Inpatient Addiction Consultation for Hospitalized Patients Increases Post-Discharge Abstinence and Reduces Addiction Severity.J Gen Intern Med. 2017 Aug; 32(8):909-916.JG
Alcohol and drug use results in substantial morbidity, mortality, and cost. Individuals with alcohol and drug use disorders are overrepresented in general medical settings. Hospital-based interventions offer an opportunity to engage with a vulnerable population that may not otherwise seek treatment.
To determine whether inpatient addiction consultation improves substance use outcomes 1 month after discharge.
Prospective quasi-experimental evaluation comparing 30-day post-discharge outcomes between participants who were and were not seen by an addiction consult team during hospitalization at an urban academic hospital.
Three hundred ninety-nine hospitalized adults who screened as high risk for having an alcohol or drug use disorder or who were clinically identified by the primary nurse as having a substance use disorder.
Addiction consultation from a multidisciplinary specialty team offering pharmacotherapy initiation, motivational counseling, treatment planning, and direct linkage to ongoing addiction treatment.
Addiction Severity Index (ASI) composite score for alcohol and drug use and self-reported abstinence at 30 days post-discharge. Secondary outcomes included 90-day substance use measures and self-reported hospital and ED utilization.
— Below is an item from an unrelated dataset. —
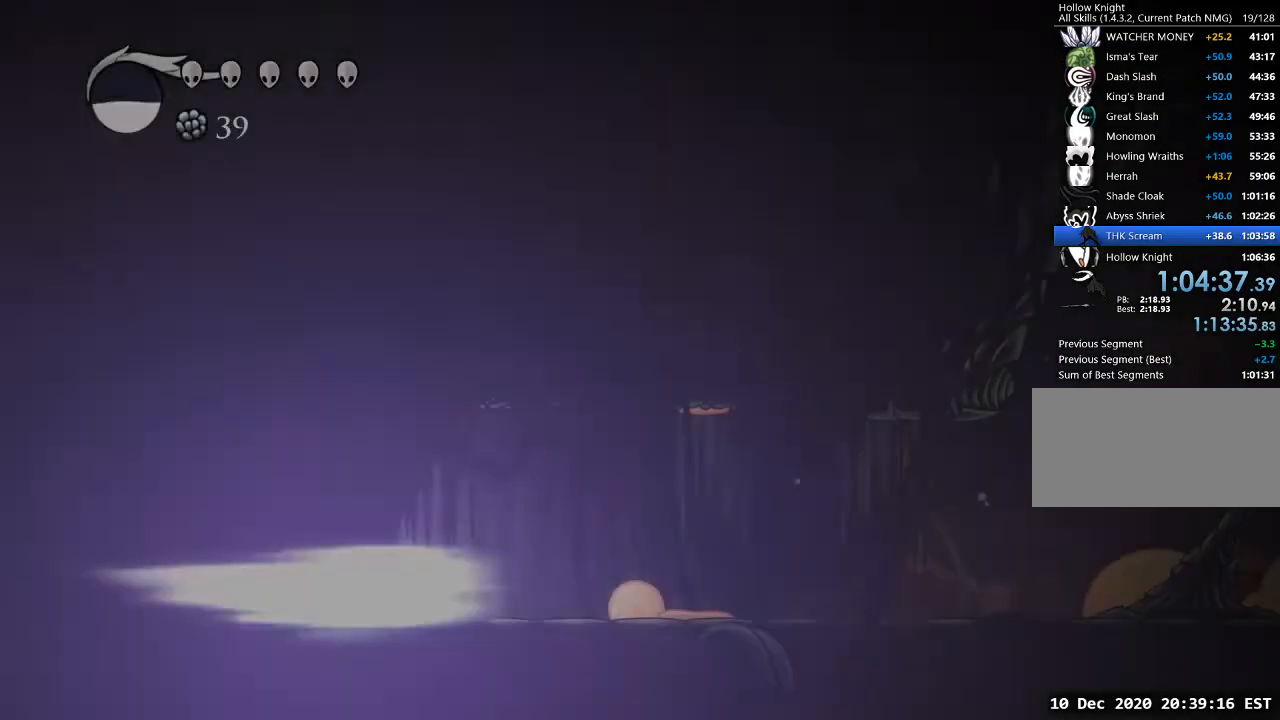
{"keys": ["sdsh", "w"], "events": [[433, "sdsh", "down"]]}
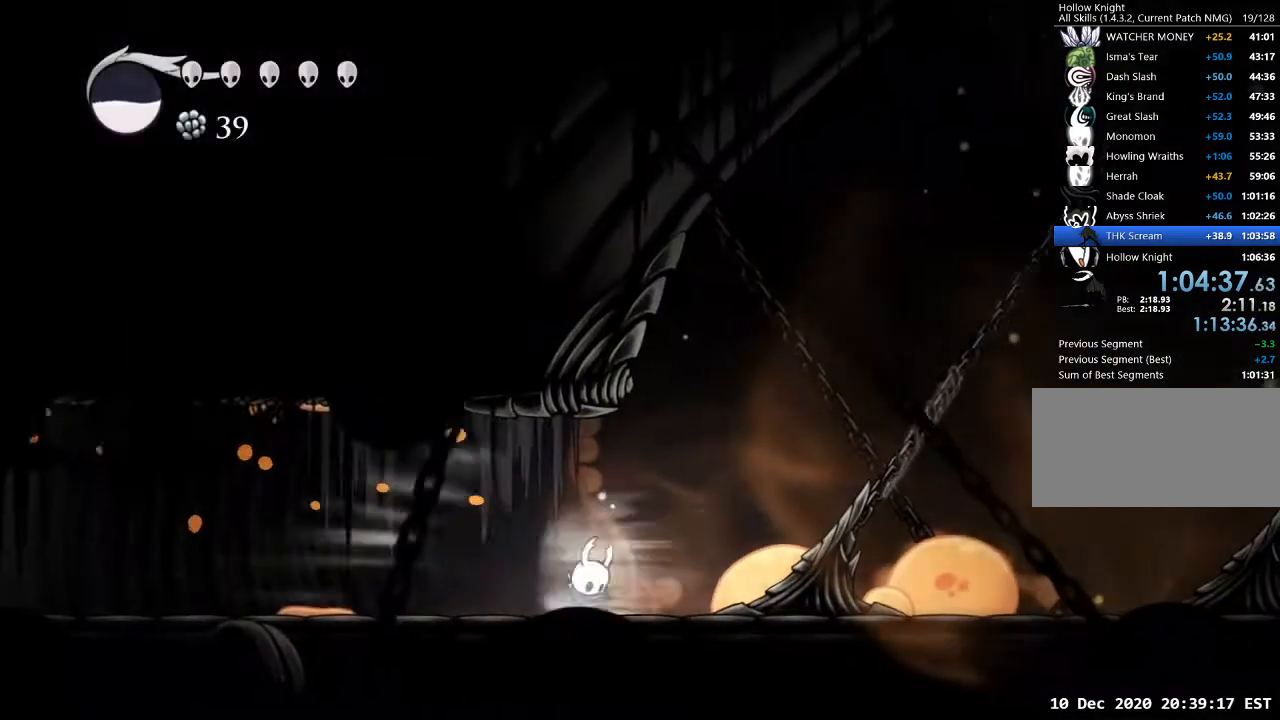
{"keys": ["d", "w"], "events": [[33, "sdsh", "up"], [67, "sdsh", "down"], [167, "sdsh", "up"], [500, "d", "down"]]}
Among 265 participants with 30-day follow-up, a greater reduction in the ASI composite score for drug or alcohol use was seen in the intervention group than in the control group (mean ASI-alcohol decreased by 0.24 vs. 0.08, p < 0.001; mean ASI-drug decreased by 0.05 vs. 0.02, p = 0.003.) There was also a greater increase in the number of days of abstinence in the intervention group versus the control group (+12.7 days vs. +5.6, p < 0.001). The differences in ASI-alcohol, ASI-drug, and days abstinent all remained statistically significant after controlling for age, gender, employment status, smoking status, and baseline addiction severity (p = 0.018, 0.018, and 0.02, respectively). In a sensitivity analysis, assuming that patients who were lost to follow-up had no change from baseline severity, the differences remained statistically significant.
In a non-randomized cohort of medical inpatients, addiction consultation reduced addiction severity for alcohol and drug use and increased the number of days of abstinence in the first month after hospital discharge.